McGruder: Well, I have no problem with Chris Rock, and I have no problem with "Peanuts."
Hudlin: Well, it's a funnier answer.
McGruder: As long as they like it, it's all good to me. I would describe it as a strip about angry black children. I try to question everything or spark the brain to go in a new direction. Pop culture needs to be more creative and balanced. I've been [especially] critical of contemporary black music. I'd like more variety. Not everyone has to sound like Jay-Z or DMX. It's not that everybody in music is bad. It's just that you don't want to have to listen to the same two or three people over and over and over again, because no matter how good they are you're going to get tired of them. As it becomes more creative, it'll become more balanced. There'll just be different styles, there'll be the natural evolution of black music, which I think has been artifically stagnated over the past half-decade or so by corporate interest.
Hudlin: The main thing is that you maintain your voice. To succeed in a variety of mediums, you can't get pigeonholed. As long as you do your homework and study another medium, why not try something new? I grew up admiring guys like Howard Hawks, who'd do a movie like "Red River," then he'd do a movie like "His Girl Friday," where you can have a real diversity of style. It's harder to have a career like that these days, so you just try to prove the point by doing. A movie like "House Party," which is a teen comedy, is different from a movie like "Boomerang," is more of a classic Rock Hudson-Doris Day romance, vs. "Great White Hype," which is more political satire, vs. "The Ladies Man," which is just a silly fun movie, vs. "Serving Sara," which we wanted to do that kind of classic romantic road comedy like "It Happened One Night."
McGruder: The hardest part has been not quitting. After I moved to L.A. [in 1999], Reggie constantly stayed on me to keep the strip going. And now all this Hollywood stuff is happening on our own terms.
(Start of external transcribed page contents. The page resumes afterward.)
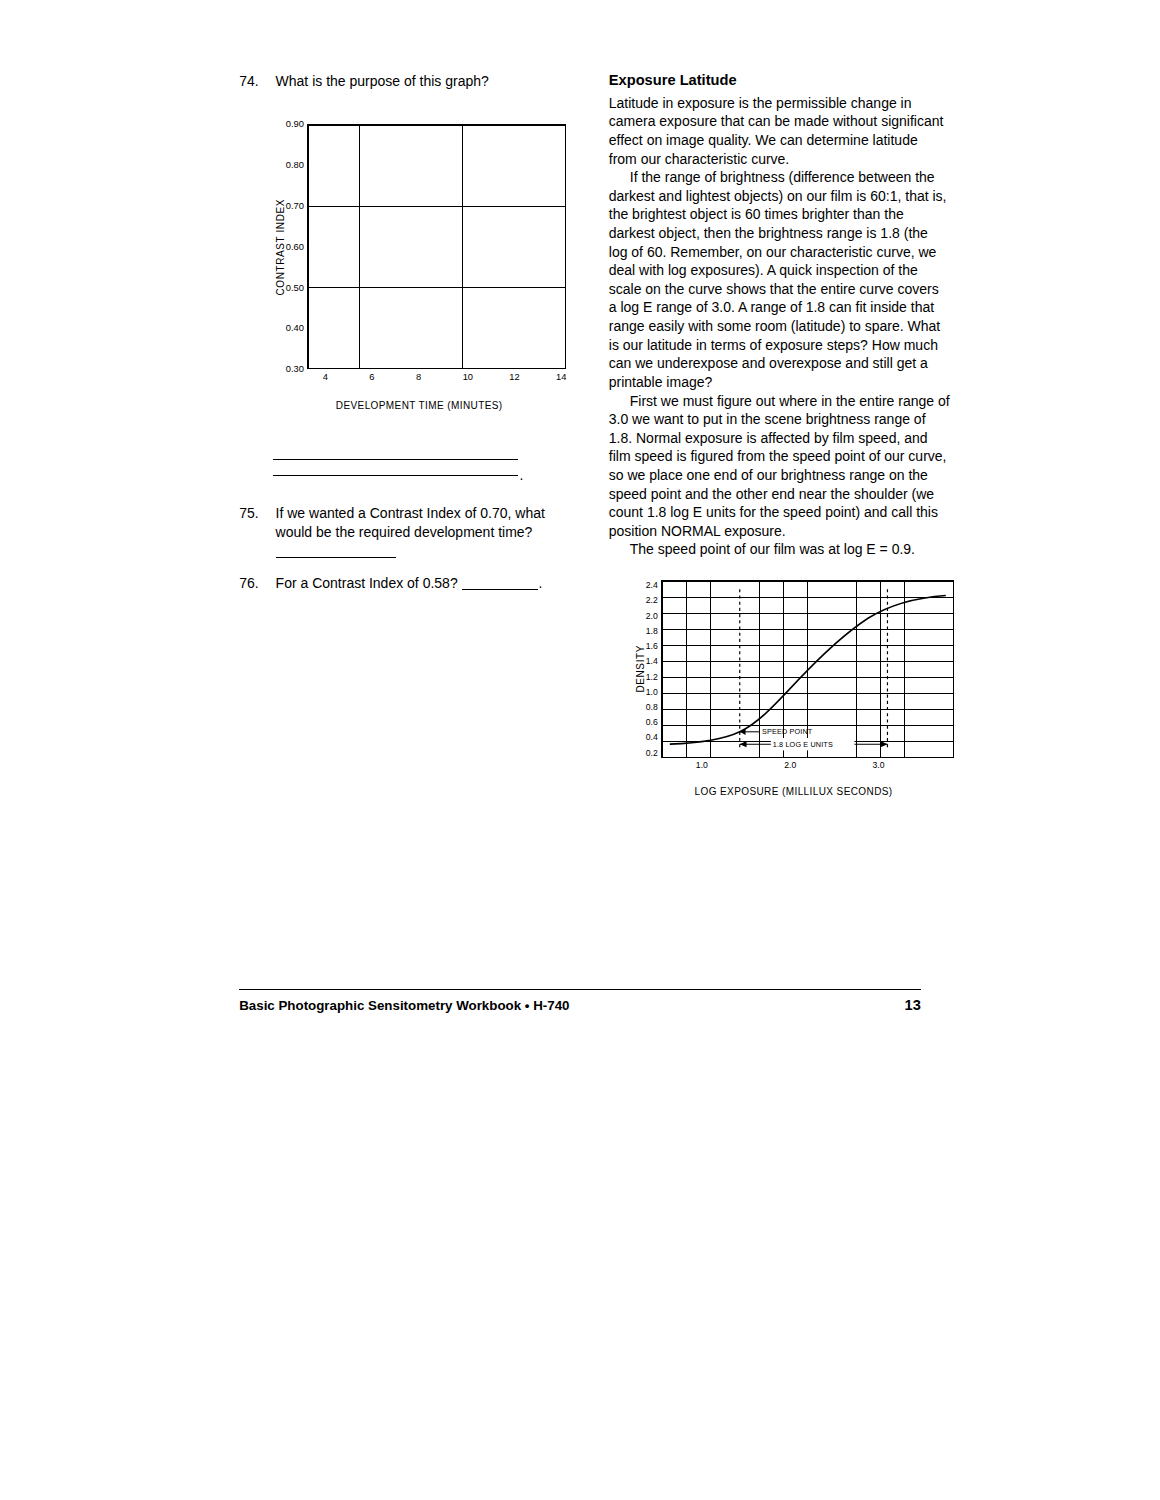74. What is the purpose of this graph?
CONTRAST INDEX
0.90 0.80 0.70 0.60 0.50 0.40 0.30
4 6 8 10 12 14
DEVELOPMENT TIME (MINUTES)
75. If we wanted a Contrast Index of 0.70, what would be the required development time?
76. For a Contrast Index of 0.58? .
Exposure Latitude
Latitude in exposure is the permissible change in camera exposure that can be made without significant effect on image quality. We can determine latitude from our characteristic curve.
If the range of brightness (difference between the darkest and lightest objects) on our film is 60:1, that is, the brightest object is 60 times brighter than the darkest object, then the brightness range is 1.8 (the log of 60. Remember, on our characteristic curve, we deal with log exposures). A quick inspection of the scale on the curve shows that the entire curve covers a log E range of 3.0. A range of 1.8 can fit inside that range easily with some room (latitude) to spare. What is our latitude in terms of exposure steps? How much can we underexpose and overexpose and still get a printable image?
First we must figure out where in the entire range of 3.0 we want to put in the scene brightness range of 1.8. Normal exposure is affected by film speed, and film speed is figured from the speed point of our curve, so we place one end of our brightness range on the speed point and the other end near the shoulder (we count 1.8 log E units for the speed point) and call this position NORMAL exposure.
The speed point of our film was at log E = 0.9.
DENSITY
2.4 2.2 2.0 1.8 1.6 1.4 1.2 1.0 0.8 0.6 0.4 0.2
SPEED POINT 1.8 LOG E UNITS
1.0 2.0 3.0
LOG EXPOSURE (MILLILUX SECONDS)
Basic Photographic Sensitometry Workbook • H-740
13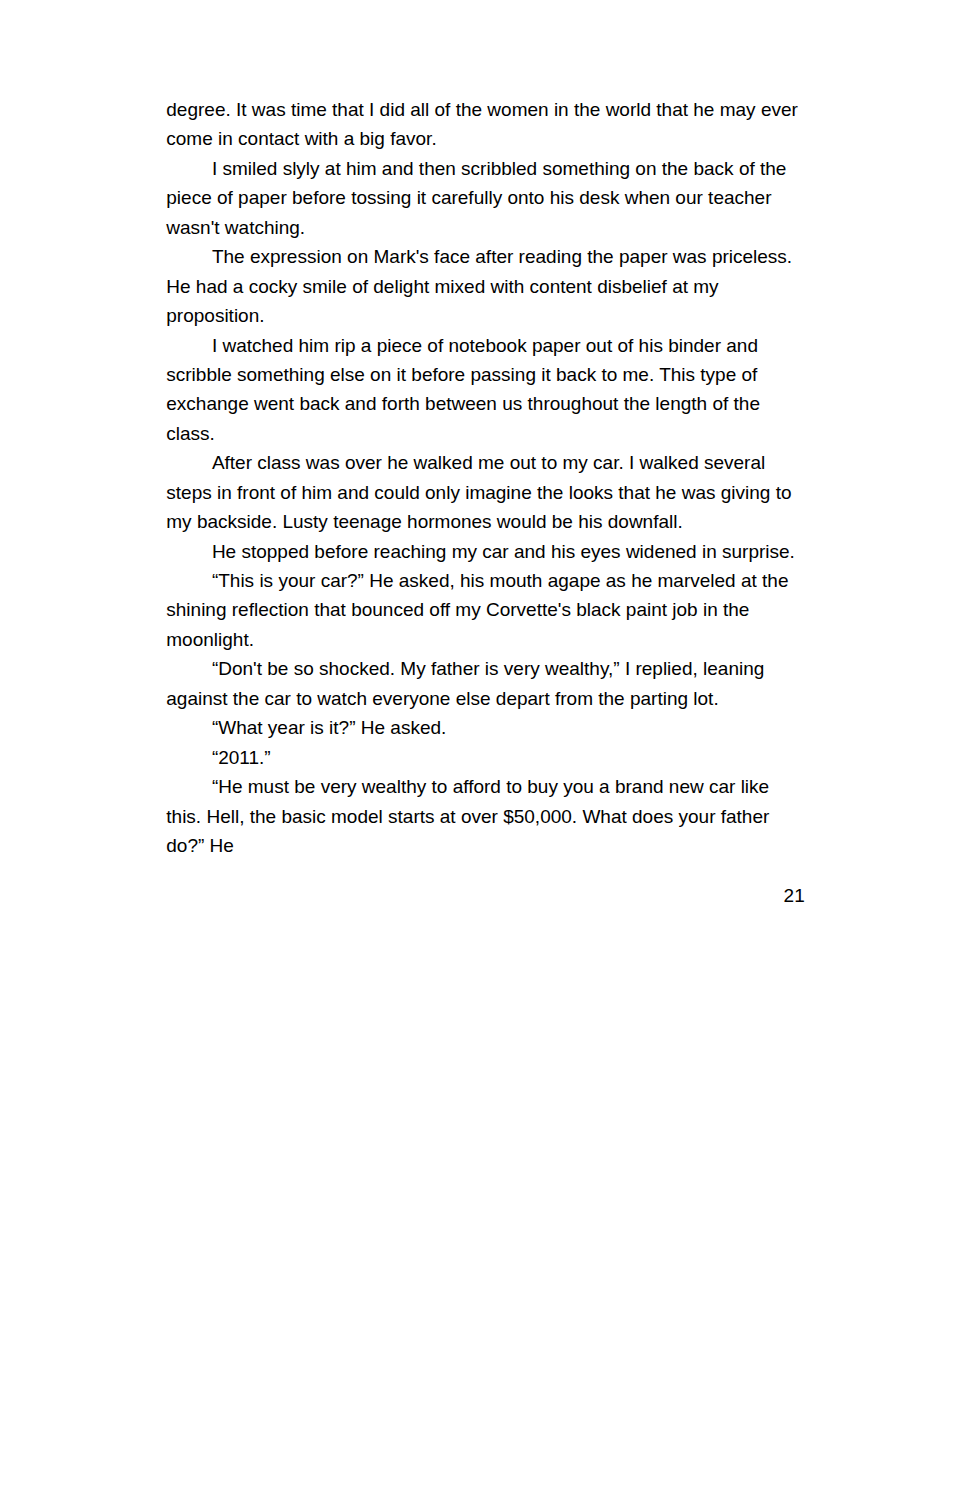degree. It was time that I did all of the women in the world that he may ever come in contact with a big favor.
I smiled slyly at him and then scribbled something on the back of the piece of paper before tossing it carefully onto his desk when our teacher wasn't watching.
The expression on Mark's face after reading the paper was priceless. He had a cocky smile of delight mixed with content disbelief at my proposition.
I watched him rip a piece of notebook paper out of his binder and scribble something else on it before passing it back to me. This type of exchange went back and forth between us throughout the length of the class.
After class was over he walked me out to my car. I walked several steps in front of him and could only imagine the looks that he was giving to my backside. Lusty teenage hormones would be his downfall.
He stopped before reaching my car and his eyes widened in surprise.
“This is your car?” He asked, his mouth agape as he marveled at the shining reflection that bounced off my Corvette's black paint job in the moonlight.
“Don't be so shocked. My father is very wealthy,” I replied, leaning against the car to watch everyone else depart from the parting lot.
“What year is it?” He asked.
“2011.”
“He must be very wealthy to afford to buy you a brand new car like this. Hell, the basic model starts at over $50,000. What does your father do?” He
21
Hudlin: Which is the way it should be. One of the biggest challenges of my career has been trying to overcome the myth that if something has a black cast or is centered in black culture that it is marginal. When you talk to studios, there's still a second-class attitude taken to a lot of black material unless there's a very, very large star attached. Over the years, there has been incremental change, but I can't say it's been much more than that, despite the fact that black pop culture is mainstream culture. If you look particularly at the hip-hop generation in film, in television, in music — many of the biggest stars are black. And that's an assumption we have to make no matter what we're working on.
— Moderated by New York-based writer Sara Anderson.